Las decisiones de Trump no nacen del consenso bilateral ni del análisis geopolítico, sino del cálculo mediático y la exigencia de una lealtad ciega. Si el mandatario decide alterar de forma unilateral los acuerdos comerciales o reconfigurar la cooperación en seguridad con un memorando imprevisto de madrugada, no queda ya ningún contrapeso en Washington para detenerlo.
El verdadero peligro radica en la normalización del atropello. Al desmantelar los controles internos de las agencias federales y silenciar los disensos, Trump ha centralizado el destino de la nación en su propia figura. Sus recientes apariciones públicas, marcadas por un tono de absoluta inmunidad, muestran a un líder que confunde el Estado con su marca corporativa.
En 1787, al clausurar la Convención Constitucional, Benjamin Franklin advirtió que el pacto federal legaba "una república, si pueden conservarla". A las puertas de su 250º aniversario, la Unión Americana se encuentra ante el espejo de esa profecía.
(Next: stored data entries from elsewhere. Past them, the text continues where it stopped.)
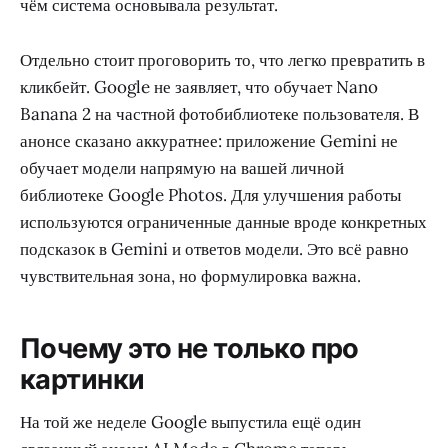
чём система основывала результат.
Отдельно стоит проговорить то, что легко превратить в
кликбейт. Google не заявляет, что обучает Nano
Banana 2 на частной фотобиблиотеке пользователя. В
анонсе сказано аккуратнее: приложение Gemini не
обучает модели напрямую на вашей личной
библиотеке Google Photos. Для улучшения работы
используются ограниченные данные вроде конкретных
подсказок в Gemini и ответов модели. Это всё равно
чувствительная зона, но формулировка важна.
Почему это не только про
картинки
На той же неделе Google выпустила ещё один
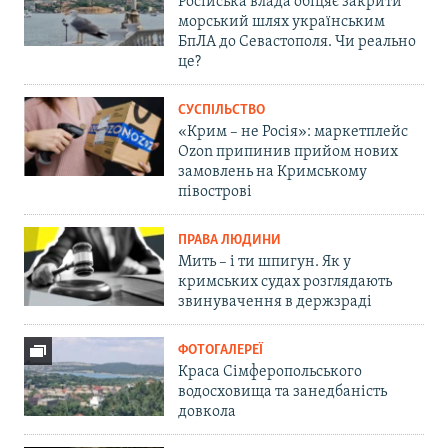
Російська влада обіцяє закрити
морський шлях українським
БпЛА до Севастополя. Чи реально
це?
СУСПІЛЬСТВО
«Крим – не Росія»: маркетплейс
Ozon припинив прийом нових
замовлень на Кримському
півострові
ПРАВА ЛЮДИНИ
Мить – і ти шпигун. Як у
кримських судах розглядають
звинувачення в держзраді
ФОТОГАЛЕРЕЇ
Краса Сімферопольського
водосховища та занедбаність
довкола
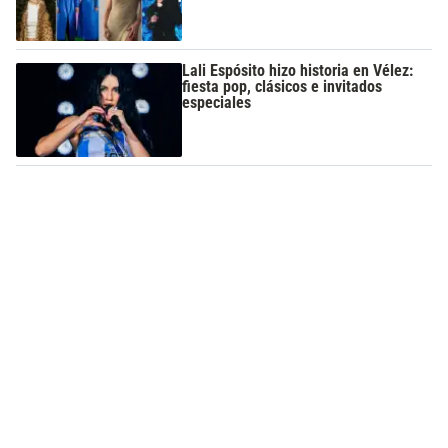
Lali Espósito hizo historia en Vélez:
fiesta pop, clásicos e invitados
especiales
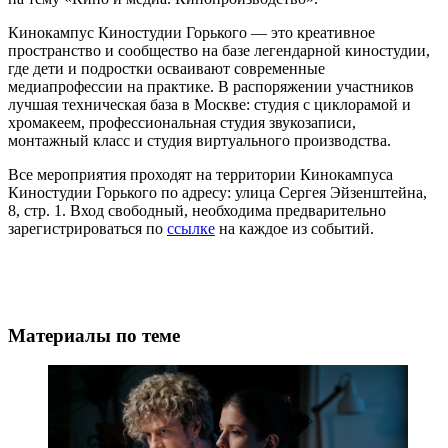
Кинокампус Киностудии Горького — это креативное
пространство и сообщество на базе легендарной киностудии,
где дети и подростки осваивают современные
медиапрофессии на практике. В распоряжении участников
лучшая техническая база в Москве: студия с циклорамой и
хромакеем, профессиональная студия звукозаписи,
монтажный класс и студия виртуального производства.
Все мероприятия проходят на территории Кинокампуса
Киностудии Горького по адресу: улица Сергея Эйзенштейна,
8, стр. 1. Вход свободный, необходима предварительно
зарегистрироваться по
ссылке
на каждое из событий.
Материалы по теме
Para las democracias de nuestro continente, que tantas veces miraron al norte como un referente, la lección actual de Washington es nítida y alarmante, el tejido democrático es asombrosamente frágil. Cuando las instituciones se doblegan ante un solo hombre, la república se desvanece, dejando en su lugar la impredecible y peligrosa sombra de un imperio.